The average S&P 500 stock is up 6.0% Year-To-Date, while the index itself is only up 0.6%.
Here’s the chart:
Let's break down what the chart shows:
The chart displays a horizontal distribution curve that orders all S&P 500 components from worst to best Year-To-Date performance.
The table compares sector performance, average stock performance within each sector, and sector weight in the index.
On the right side, summary statistics show the percentage of stocks outperforming/underperforming the index and the percentage positive/negative for the year.
The Takeaway: The average S&P 500 stock is up 6.0% this year. The index is up 0.6%. Most stocks are working. The index is not.
If you are just trading the index, you are missing what most stocks are actually doing.
Two-thirds of stocks are positive for the year.

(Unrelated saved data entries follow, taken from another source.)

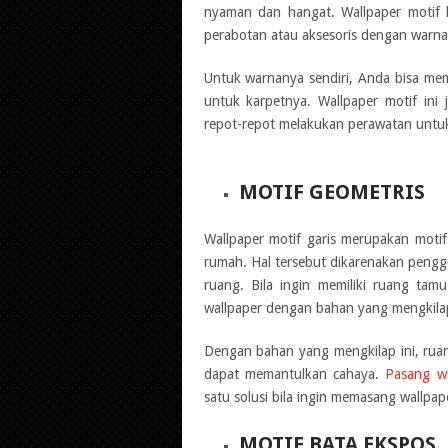
nyaman dan hangat. Wallpaper motif
perabotan atau aksesoris dengan warna
Untuk warnanya sendiri, Anda bisa mem
untuk karpetnya. Wallpaper motif in
repot-repot melakukan perawatan untuk
MOTIF GEOMETRIS
Wallpaper motif garis merupakan motif
rumah. Hal tersebut dikarenakan pengg
ruang. Bila ingin memiliki ruang tam
wallpaper dengan bahan yang mengkila
Dengan bahan yang mengkilap ini, rua
dapat memantulkan cahaya.
Pasang wa
satu solusi bila ingin memasang wallpa
MOTIF BATA EKSPOS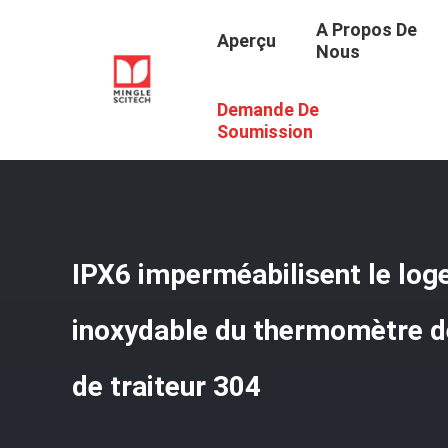
A Propos De
Aperçu
Nous
Demande De
Aperçu
/
Produits
/
Thermomètre De Viande
/
IPX6 Impe
Soumission
IPX6 imperméabilisent le log
inoxydable du thermomètre de
de traiteur 304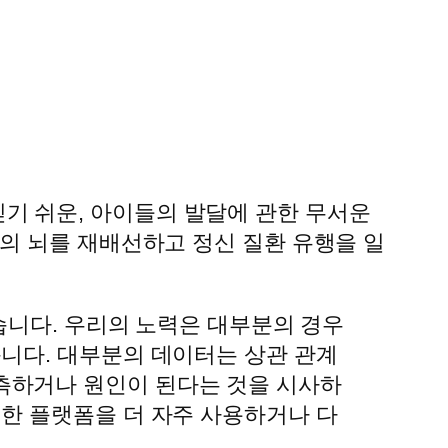
부모들이 믿기 쉬운, 아이들의 발달에 관한 무서운
의 뇌를 재배선하고 정신 질환 유행을 일
왔습니다. 우리의 노력은 대부분의 경우
습니다. 대부분의 데이터는 상관 관계
측하거나 원인이 된다는 것을 시사하
러한 플랫폼을 더 자주 사용하거나 다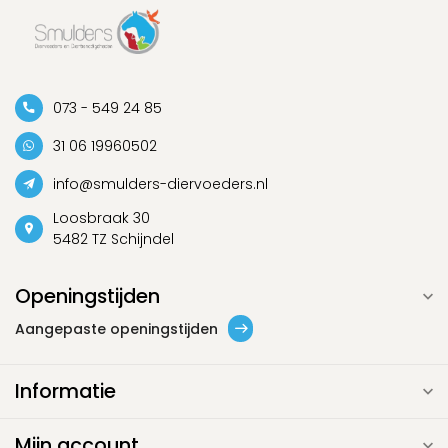
073 - 549 24 85
31 06 19960502
info@smulders-diervoeders.nl
Loosbraak 30
5482 TZ Schijndel
Openingstijden
Aangepaste openingstijden
Informatie
Mijn account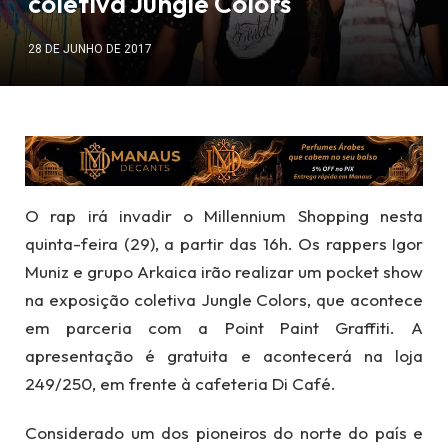
coletiva Jungle Colors
28 DE JUNHO DE 2017
O rap irá invadir o Millennium Shopping nesta
quinta-feira (29), a partir das 16h. Os rappers Igor
Muniz e grupo Arkaica irão realizar um pocket show
na exposição coletiva Jungle Colors, que acontece
em parceria com a Point Paint Graffiti. A
apresentação é gratuita e acontecerá na loja
249/250, em frente à cafeteria Di Café.
Considerado um dos pioneiros do norte do país e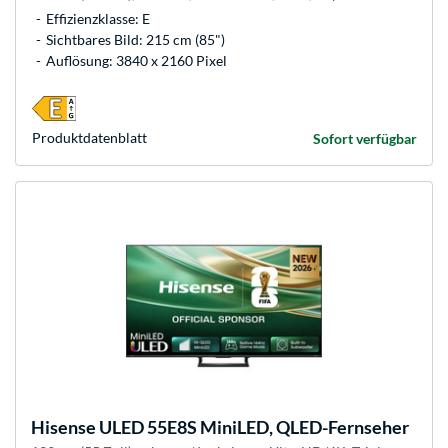
Effizienzklasse: E
Sichtbares Bild: 215 cm (85")
Auflösung: 3840 x 2160 Pixel
Produkt­datenblatt
Sofort verfügbar
Hisense
ULED 55E8S MiniLED, QLED-Fernseher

Two-thirds are outperforming the index.
That is broad participation across the board. When you see that level of participation, you are not looking at a market under too much stress. You are looking at a market where bulls are active beyond the largest names.
The weakness comes from weight. Technology accounts for 33.0% of the index and is down 2.1%. Financials carry 12.8% and are down 4.0%. Communication Services are 10.2% and down 2.7%. Add those together and more than half the index is stuck in sectors that are negative year-to-date. That keeps the headline pinned down even as most stocks grind higher.
Now look at where the strength sits. Energy is up 22.5%. Materials are up 16.9%. Together they represent just 5.5% of the index. They are doing real work under the surface, but they do not have the size to move a cap-weight benchmark dominated by mega caps.
Mega caps are dragging their feet. The rest of the list is moving. If the big names turn, the index moves fast. If they do not, does the average stock keep grinding higher, or does it roll over to match them?